Wednesday, August 8, 2007

Audi A8L 4.2 Quattro

Audi A8L 4.2 Quattro - The Audi A8 has been reducing the planet's ferrous consumption since the model was introduced in Europe in 1994 as the world's first all-Coke-can car to hit volume production. Asked what vehicles they personally found interesting that year, car engineers were at least as likely to answer the A8 as the Superior Crown Sovereign (it's a hearse, also featured prominently in our July 1994 issue).

Worse, the A8's styling was about as electrifying as a 1040 long form and didn't really play up the aluminum angle. It didn't play up the four-wheel-drive Quattro capabilities, either. Or the fabulous handling. Or the fact that the A8 was a car and not a Sub-Zero freezer tipped on its side. At least not to potential buyers who walked away in herds. The old A8's biggest year in the U.S. was 1999. Dealers sold 2481 cars, or 0.01 percent of '99 new-vehicle sales.

Inside, the bland dash and the puffy Care Bear steering wheel have vamoosed. A compact four-spoke rim does the course control now while the speedo and tach look out through what appear to be the exhaust stacks of a tractor-trailer. Although airy and comfortable, the whole burl-laminated cockpit seems to snuggle in closer with lower seats and a higher center console that ramps upward to meet the dash. The back seat, meanwhile, has enough legroom for a passenger shaped like Shaq, although it lacks the rear-seat adjustments found on some Mercedes S-class and BMW 7-series models.

The centerpiece of this ergonomic opus is the knurled knob that controls the dashboard's hidden seven-inch LCD screen. At the tap of a button it pops out like a jack-in-the-box to serve up navigation, radio, and car-system information like BMW's iDrive superknob.

A roving thumb and forefinger quickly memorize the layout of the Audi's buttons. Better still, many of the most important functions still have their own buttons, including the radio seek (thumb wheels on the steering-wheel spokes allow you to change volume and roam among the presets), the electronic stability control, and the climate control. The latter retains a dedicated panel on the console that looks and behaves like a conventional automatic climate system.

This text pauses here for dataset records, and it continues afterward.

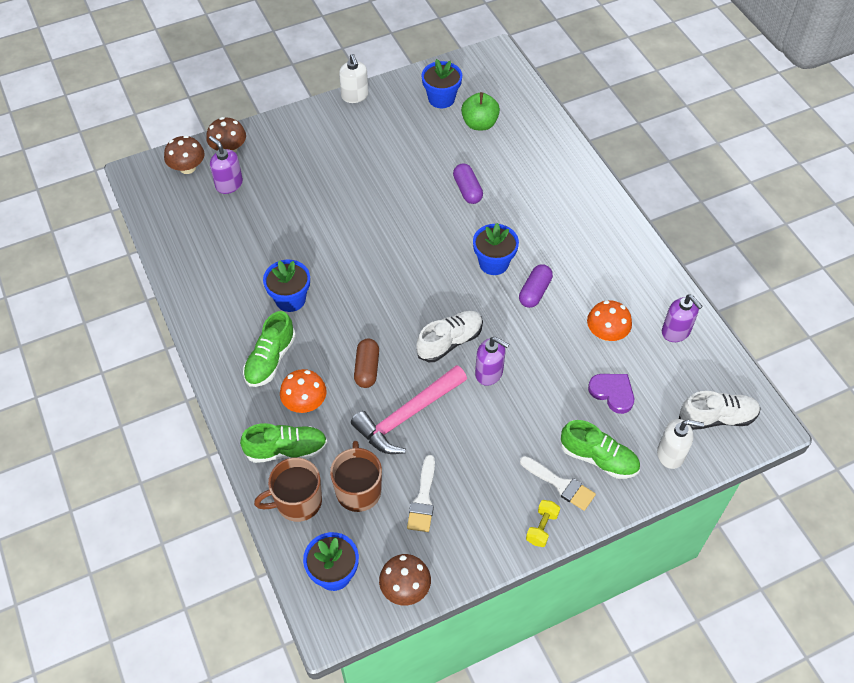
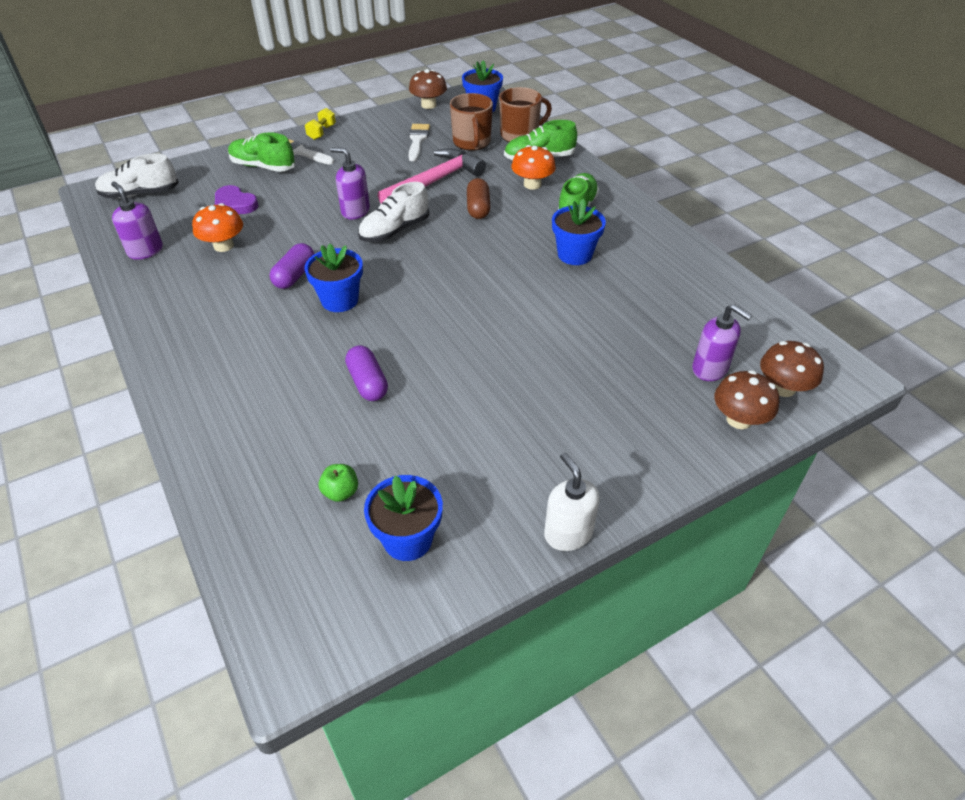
camera: 175 degrees right, 10 degrees down
(479, 124) = (341, 492): green apple -> green apple, size x0.59
(671, 454) = (196, 171): white soap dispenser -> none

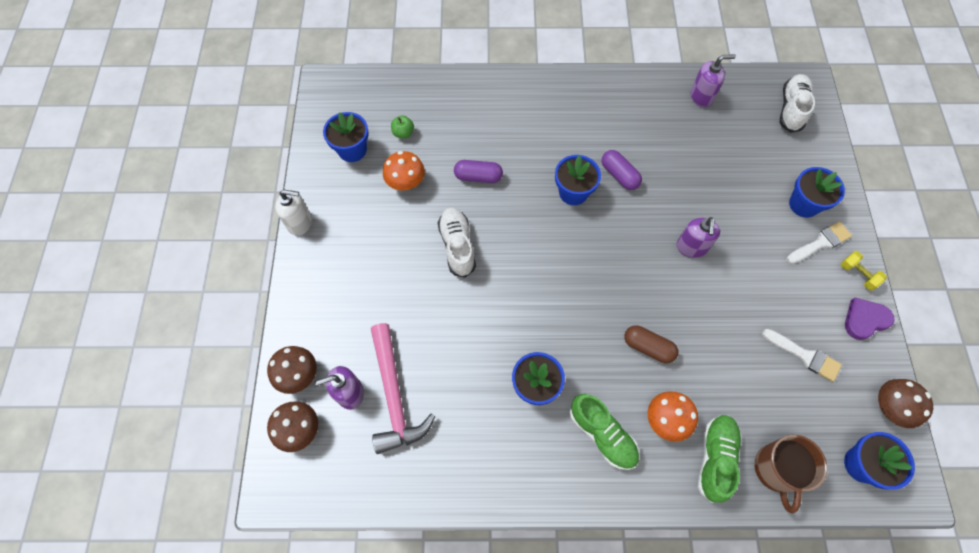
camera: 120 degrees right, 20 degrees up
(223, 246) = (684, 143): orange mushroom -> orange mushroom (406, 182)
(234, 204) = (744, 166): purple heart -> purple heart (865, 320)
(263, 166) = (803, 204): green shoe -> blue flower pot
(355, 211) = (691, 247): purple soap dispenser -> purple soap dispenser turned 135 degrees clockwise
(394, 230) = (645, 264): white shoe -> white shoe (457, 246)
(435, 181) = (713, 333): pink hammer -> pink hammer (394, 396)
(471, 142) = (779, 408): brown mug -> none

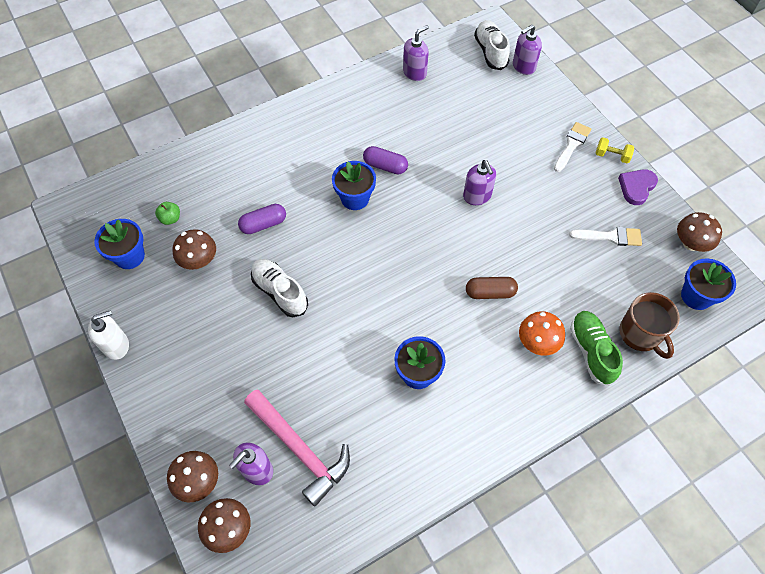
camera: 30 degrees left, 5 degrees down
(406, 182) = (199, 260): orange mushroom -> brown mushroom
(602, 434) = (495, 382): green shoe -> none
(803, 204) = (542, 121): blue flower pot -> none
(817, 139) = (523, 66): none -> purple soap dispenser

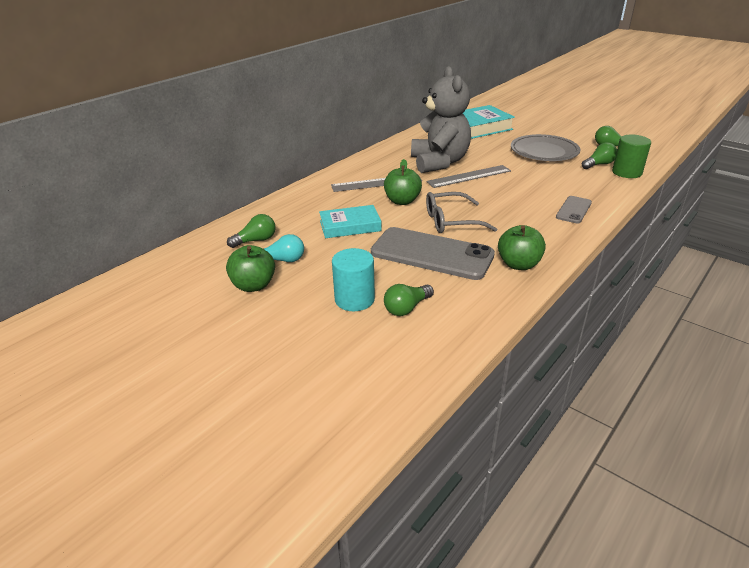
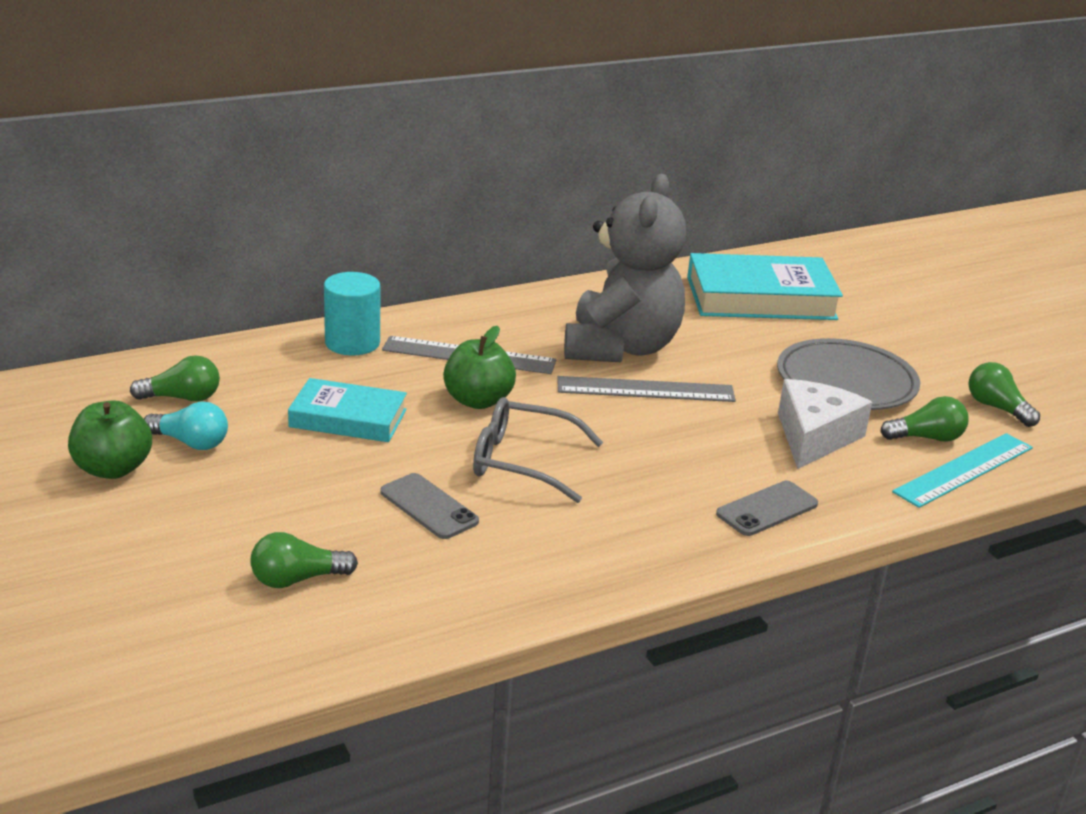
camera: 20 degrees right, 5 degrees down
(354, 299) = (234, 539): turquoise cylinder -> turquoise cylinder (352, 343)
(432, 254) = (429, 507): grey phone -> grey phone, size x0.50
(518, 264) = (552, 571): green apple -> none
(557, 176) = (814, 436): none -> white cheese
(626, 172) = (964, 470): green cylinder -> turquoise ruler

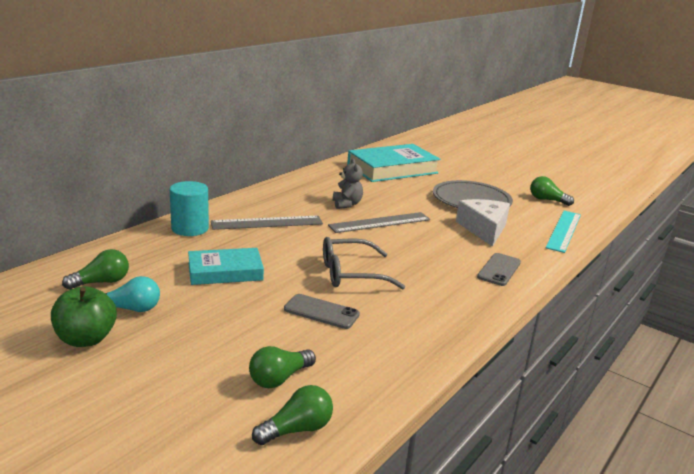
camera: 25 degrees left, 5 degrees down
(478, 401) = (295, 246): green apple -> none
(620, 348) = (347, 204): grey teddy bear -> grey teddy bear, size x0.43
(926, 438) = (533, 219): green light bulb -> green light bulb (297, 429)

There are annoyances. Every time the car or the MMI system is switched on, a polemic from Audi's lawyers must be answered by entering "I Accept." We don't accept such dunce-oriented design, common though it may be across the industry. Also, the multicolor screen doesn't always return to the right window after startup. If you are following your route on a navigation map and stop for gas, the LCD returns not to the map but to the route-programming screen, as though it can't remember what it was doing.

Gamely, we moved on to the air-spring suspension control in the MMI but found it didn't provide much relief from the A8's fairly brittle ride. Press the button marked "car" on the console, and the LCD lights up with an image of the A8 and the four air-suspension modes: lift, comfort, automatic, and dynamic. Lift raises the car about one inch above the 4.7-inch static ground clearance; dynamic mode drops it an inch. Problem was, the computer kept switching itself back to the automatic mode, a glitch according to Audi.

Nor does the A8 feel terrifically quick even with the rumbling 330-hp V-8 clearing its throat and singing the high notes. Displacing 4.2 liters, the Audi engine is smaller than the BMW 745i's 325-hp, 4.4-liter V-8 and the Mercedes S500 4MATIC's 302-hp, 5.0-liter V-8, but it's more potent on paper. On the track, the A8 is sucking high-octane exhaust from both the Benz and BMW at the 60-mph mark, by 0.4 and 0.3 second, respectively.